We soon arrived in Waitsburg, a Rockwellian town of some 1,200 citizens at the eastern edge of Walla Walla County.

Mr. Seely talked to several local business owners about their take on the Touchet Valley:

“‘The drive is like the Disney country drive,’ said the local restaurateur and mixologist Jim German. ‘You have these vistas into the mountains in between these rolling hills. It reminds me of the Sabine Hills outside of Rome.’”

Okay… But before we become too full of ourselves, I must note that Jim McGuinn, of Walla Walla’s Hot Poop record store, is quoted as describing Waitsburg’s downtown as “two weeks from everywhere, somewhere between Mayberry and ‘Happy Days.’ ”

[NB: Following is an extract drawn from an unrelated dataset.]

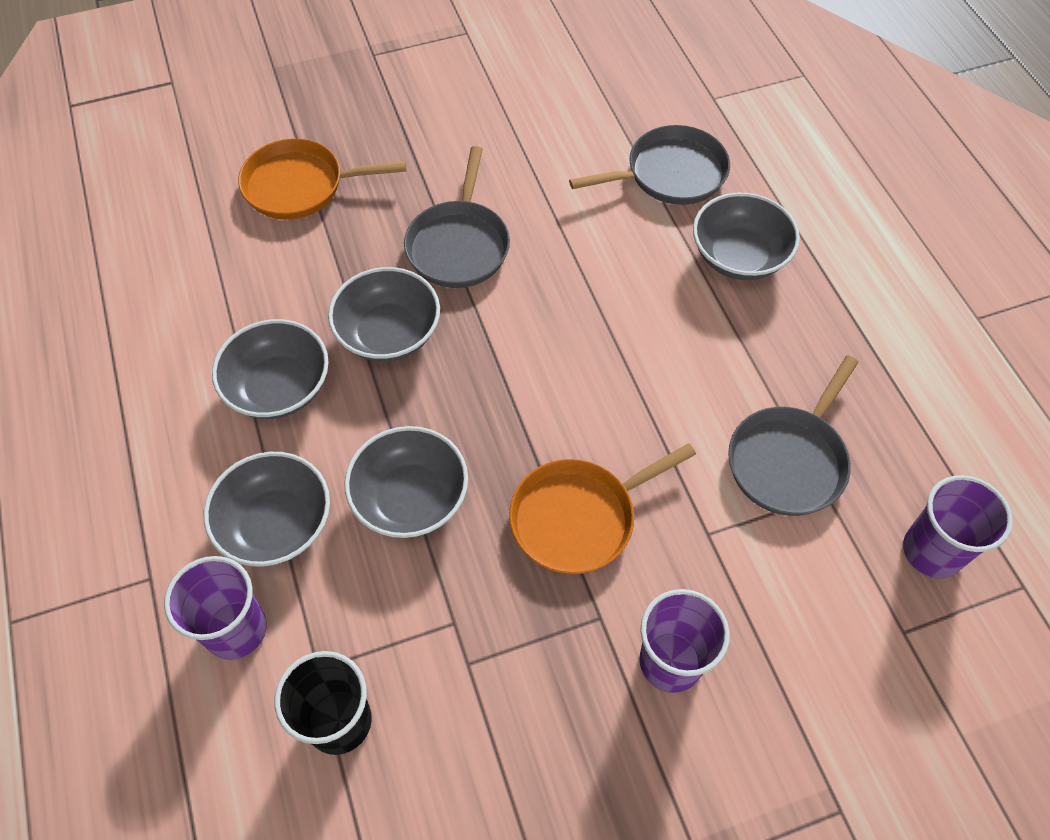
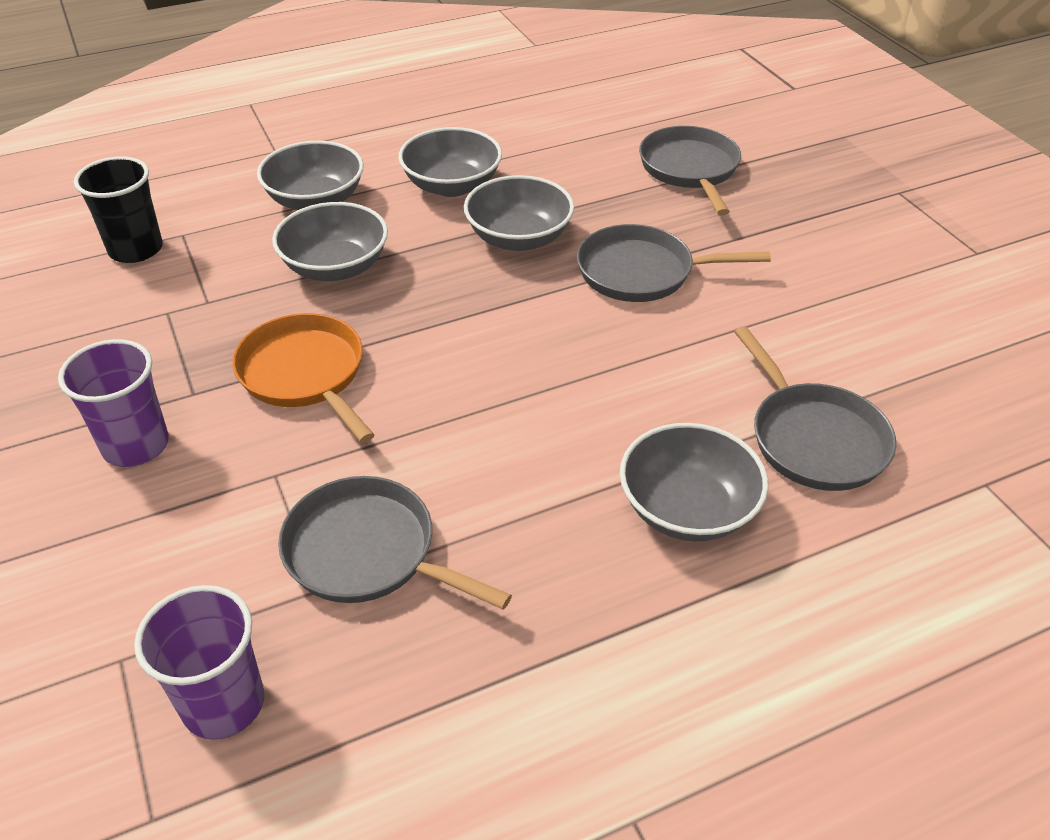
camera: 85 degrees right, 15 degrees down
purple cup [164,556,267,660] -> none
orange pan [238,139,406,220] -> grey pan [639,126,741,215]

Whoopemup Café owner Ross Stevenson discussed the longevity of his establishment: “I guess we’re pretty lucky, considering we’re in a town of 1,200 people,” he told Mr. Seely. The author added, “Living in Waitsburg, Mr. Stevenson said, ‘is definitely not for everyone.’”

Court Rupenthal, co-owner of Waitsburg’s Laht Nepur brew pub described the success of his business to Mr. Seely, who wrote:

The best $28 he ever spent, he said, was to commission a sign that read, “Caution: Brewery Ahead,” which he credits with being the primary magnet for newfound clientele (the sign recently went missing). “Just a piece of plywood affixed to a telephone pole,” he said of the sign. “It’s a farm community; it’s all like that.”

The Seelys proceeded on to Dayton, which Mr. Seely described as having “a main boulevard wide enough to host an Old West gunfight…” Now there’s an idea for the Chamber of Commerce.

They had a wonderful dinner at Patit Creek Restaurant and the author interviewed co-owner Heather Hiebert, whom he described as “bullish on the region’s evolution.”

“‘It’s gone from cowboy to really nice places to eat and wineries and breweries,’ she said. ‘I still have old farmers saying they like it like it used to be, but they’re forgetting how it was.’”

Other businesses getting mentions in the article included Chief Spring’s Fire and Irons Brewpub, Monteillet Fromagerie, Tuxedo Bar and Grill in Prescott, The Weinhard Hotel and Ski Bluewood.

Ink like this is great for tourism and we can hope that this spring will bring a fresh crop of wandering New York Times readers. Let’s also hope that we can live up to our new “Rockwellian” image.